• **TASK BRIEF**: Your copy must hold all of the data below, unchanged and without images.

"""

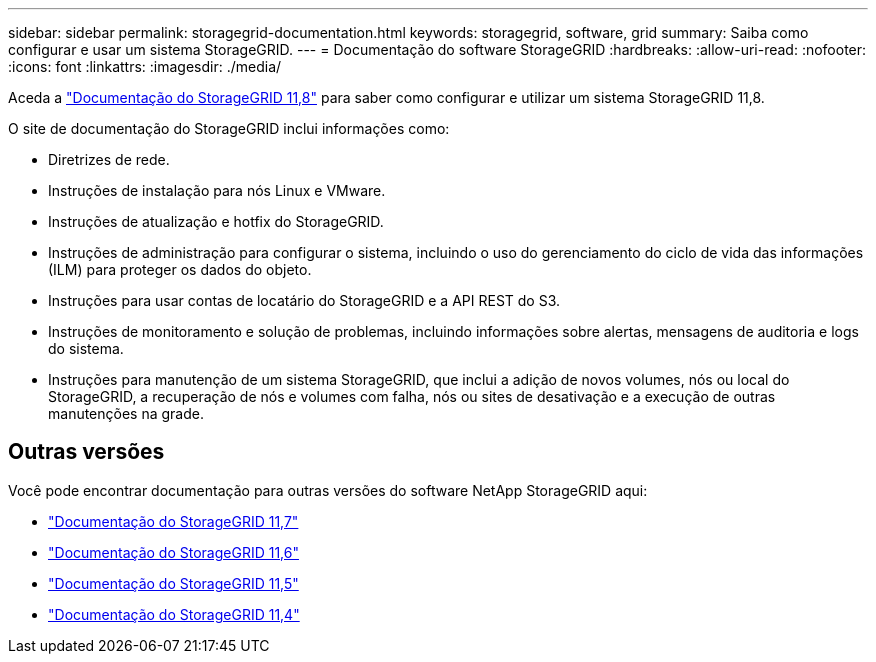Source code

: ---
sidebar: sidebar 
permalink: storagegrid-documentation.html 
keywords: storagegrid, software, grid 
summary: Saiba como configurar e usar um sistema StorageGRID. 
---
= Documentação do software StorageGRID
:hardbreaks:
:allow-uri-read: 
:nofooter: 
:icons: font
:linkattrs: 
:imagesdir: ./media/


[role="lead"]
Aceda a https://docs.netapp.com/us-en/storagegrid-118/index.html["Documentação do StorageGRID 11,8"^] para saber como configurar e utilizar um sistema StorageGRID 11,8.

O site de documentação do StorageGRID inclui informações como:

* Diretrizes de rede.
* Instruções de instalação para nós Linux e VMware.
* Instruções de atualização e hotfix do StorageGRID.
* Instruções de administração para configurar o sistema, incluindo o uso do gerenciamento do ciclo de vida das informações (ILM) para proteger os dados do objeto.
* Instruções para usar contas de locatário do StorageGRID e a API REST do S3.
* Instruções de monitoramento e solução de problemas, incluindo informações sobre alertas, mensagens de auditoria e logs do sistema.
* Instruções para manutenção de um sistema StorageGRID, que inclui a adição de novos volumes, nós ou local do StorageGRID, a recuperação de nós e volumes com falha, nós ou sites de desativação e a execução de outras manutenções na grade.




== Outras versões

Você pode encontrar documentação para outras versões do software NetApp StorageGRID aqui:

* https://docs.netapp.com/us-en/storagegrid-117/index.html["Documentação do StorageGRID 11,7"^]
* https://docs.netapp.com/us-en/storagegrid-116/index.html["Documentação do StorageGRID 11,6"^]
* https://docs.netapp.com/us-en/storagegrid-115/index.html["Documentação do StorageGRID 11,5"^]
* https://mysupport.netapp.com/documentation/productlibrary/index.html?productID=61023["Documentação do StorageGRID 11,4"^]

"""

• **ANSWER FOR THE TASK**:
Source code

: ---
sidebar: sidebar 
permalink: storagegrid-documentation.html 
keywords: storagegrid, software, grid 
summary: Saiba como configurar e usar um sistema StorageGRID. 
---
= Documentação do software StorageGRID
:hardbreaks:
:allow-uri-read: 
:nofooter: 
:icons: font
:linkattrs: 
:imagesdir: ./media/


[role="lead"]
Aceda a https://docs.netapp.com/us-en/storagegrid-118/index.html["Documentação do StorageGRID 11,8"^] para saber como configurar e utilizar um sistema StorageGRID 11,8.

O site de documentação do StorageGRID inclui informações como:

* Diretrizes de rede.
* Instruções de instalação para nós Linux e VMware.
* Instruções de atualização e hotfix do StorageGRID.
* Instruções de administração para configurar o sistema, incluindo o uso do gerenciamento do ciclo de vida das informações (ILM) para proteger os dados do objeto.
* Instruções para usar contas de locatário do StorageGRID e a API REST do S3.
* Instruções de monitoramento e solução de problemas, incluindo informações sobre alertas, mensagens de auditoria e logs do sistema.
* Instruções para manutenção de um sistema StorageGRID, que inclui a adição de novos volumes, nós ou local do StorageGRID, a recuperação de nós e volumes com falha, nós ou sites de desativação e a execução de outras manutenções na grade.




== Outras versões

Você pode encontrar documentação para outras versões do software NetApp StorageGRID aqui:

* https://docs.netapp.com/us-en/storagegrid-117/index.html["Documentação do StorageGRID 11,7"^]
* https://docs.netapp.com/us-en/storagegrid-116/index.html["Documentação do StorageGRID 11,6"^]
* https://docs.netapp.com/us-en/storagegrid-115/index.html["Documentação do StorageGRID 11,5"^]
* https://mysupport.netapp.com/documentation/productlibrary/index.html?productID=61023["Documentação do StorageGRID 11,4"^]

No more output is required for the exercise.